Forcing abundant parking just hikes up the unit/retail prices. Not everyone has a car and for sure doesn’t drive it all the time. I live nearby with 1 car for 2 people. We totally wouldn’t need to drive there but if parking was super easy might do that. If it was a pain to park, I’d just walk or take car2go or something. Miami needs to cool it with the 2 spaces for everyone at all times mentality. Also, if you were looking to buy/rent there and there wasn’t parking for you, you could make your own decision. I, for one, wouldn’t care and a more affordable unit would be a bonus vs paying for unneeded parking. Parking is never free…it’s just embedded in the price of real estate and retail.

marc
5 years ago

Something to consider is that there will be a Tri Rail stop on the FEC tracks at 36th and NE 2nd. Access to mass transit for residents and shoppers alike should inform less parking.

marc
5 years ago

To add to my point. Any new developments in the vicinity of mass transit should be allowed fewer parking spaces than usually required if the developer wants it. There will be stops near this, 79th Street, NM Beach, N. Miami, Aventura and several others along Biscayne Blvd, up to downtow . Ft. Lauderdale in the next 5-7 years.

Obviously
5 years ago

Let’s see…468 parking spaces, 197 rentals…that works out to two (2) parking spaces per apartment and seventy one (71) parking spaces for the retail portion.

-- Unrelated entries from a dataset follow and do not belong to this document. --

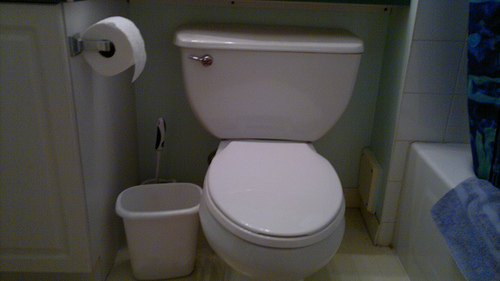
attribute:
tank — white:
[182, 42, 355, 138]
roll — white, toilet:
[80, 17, 146, 75]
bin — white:
[120, 180, 203, 270]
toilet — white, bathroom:
[173, 36, 362, 277]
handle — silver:
[189, 50, 215, 68]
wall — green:
[196, 7, 347, 23]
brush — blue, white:
[149, 112, 167, 180]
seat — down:
[202, 138, 343, 247]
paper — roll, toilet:
[83, 14, 145, 77]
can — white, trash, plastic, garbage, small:
[115, 181, 205, 279]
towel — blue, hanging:
[436, 180, 498, 264]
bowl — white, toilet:
[200, 138, 354, 278]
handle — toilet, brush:
[148, 115, 171, 181]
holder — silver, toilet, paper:
[65, 31, 113, 58]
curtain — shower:
[460, 7, 493, 195]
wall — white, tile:
[385, 2, 473, 265]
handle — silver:
[185, 48, 215, 71]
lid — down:
[205, 136, 345, 243]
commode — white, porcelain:
[170, 18, 379, 278]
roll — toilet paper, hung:
[78, 10, 164, 81]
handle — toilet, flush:
[190, 48, 220, 68]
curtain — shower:
[460, 5, 498, 191]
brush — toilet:
[149, 114, 181, 188]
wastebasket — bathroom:
[112, 178, 205, 278]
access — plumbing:
[357, 152, 383, 228]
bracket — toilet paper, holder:
[67, 25, 115, 65]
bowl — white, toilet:
[173, 17, 383, 277]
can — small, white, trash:
[107, 177, 214, 276]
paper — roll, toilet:
[75, 14, 149, 80]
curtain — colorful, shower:
[449, 4, 496, 189]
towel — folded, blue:
[428, 168, 494, 279]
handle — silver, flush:
[186, 47, 215, 67]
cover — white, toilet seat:
[207, 134, 341, 251]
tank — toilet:
[172, 19, 362, 139]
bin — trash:
[109, 179, 220, 279]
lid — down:
[203, 139, 348, 236]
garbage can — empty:
[110, 178, 208, 278]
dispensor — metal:
[61, 31, 111, 60]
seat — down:
[204, 134, 354, 239]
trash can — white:
[112, 174, 204, 274]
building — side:
[50, 101, 123, 181]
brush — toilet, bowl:
[149, 115, 170, 169]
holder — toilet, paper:
[69, 31, 108, 57]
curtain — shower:
[469, 0, 499, 181]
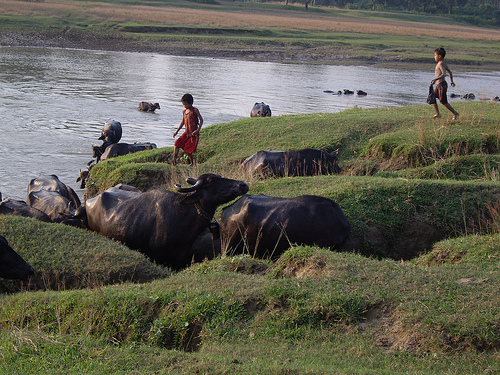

Looks like to me that those are going to be some pretty pricey apartments.

Skipip
5 years ago

Miami should amend miami 21 to provide developers an incentive in the urban core to contribute to a mass transit fund (that will be used for mass transit improvements) in exchange for reduced parking, similar to the affordable housing fund for height bonus.

Andrew
5 years ago

Totally agree. And not everyone has a car, plus not everyone will drive for retail if they are already nearby. Tons of parking just encourages more cars. If parking was a pain, you might consider other options for transit.

Anonymous
5 years ago

Traffic’s already enough of a pain for people to consider transit options; there just aren’t any in this area. But not like anyone wants to go to the Design District, Midtown, Wynwood or Edgewater or anything…

Laz
5 years ago

Im just so sick of these anti-car people, in miami you need a car, end of story. you need to go work, you need to go out and have fun. As much as these eco-friendly urbanist like to think this is not new york, you do not have a subway system that stops at almost every possible section of the city.

ive said it a million times most people that live in downtown/brickell dont work there.they need a car to get to work.

Obviously
5 years ago

Funny, I haven’t seen anyone say Miami is New York City. I think what people are saying is that while areas like Midtown, Edgewater, and the Design District is up and coming and not densely pack yet, right now we see a great oppourtunity for the city to expand Metro Mover up into and throughout these areas. Expanding parking lots and more space for cars where more reasonable price units could be built on encourages more driving, which does nothing but clog streets and pollute the air (I won’t even mention Global Warming).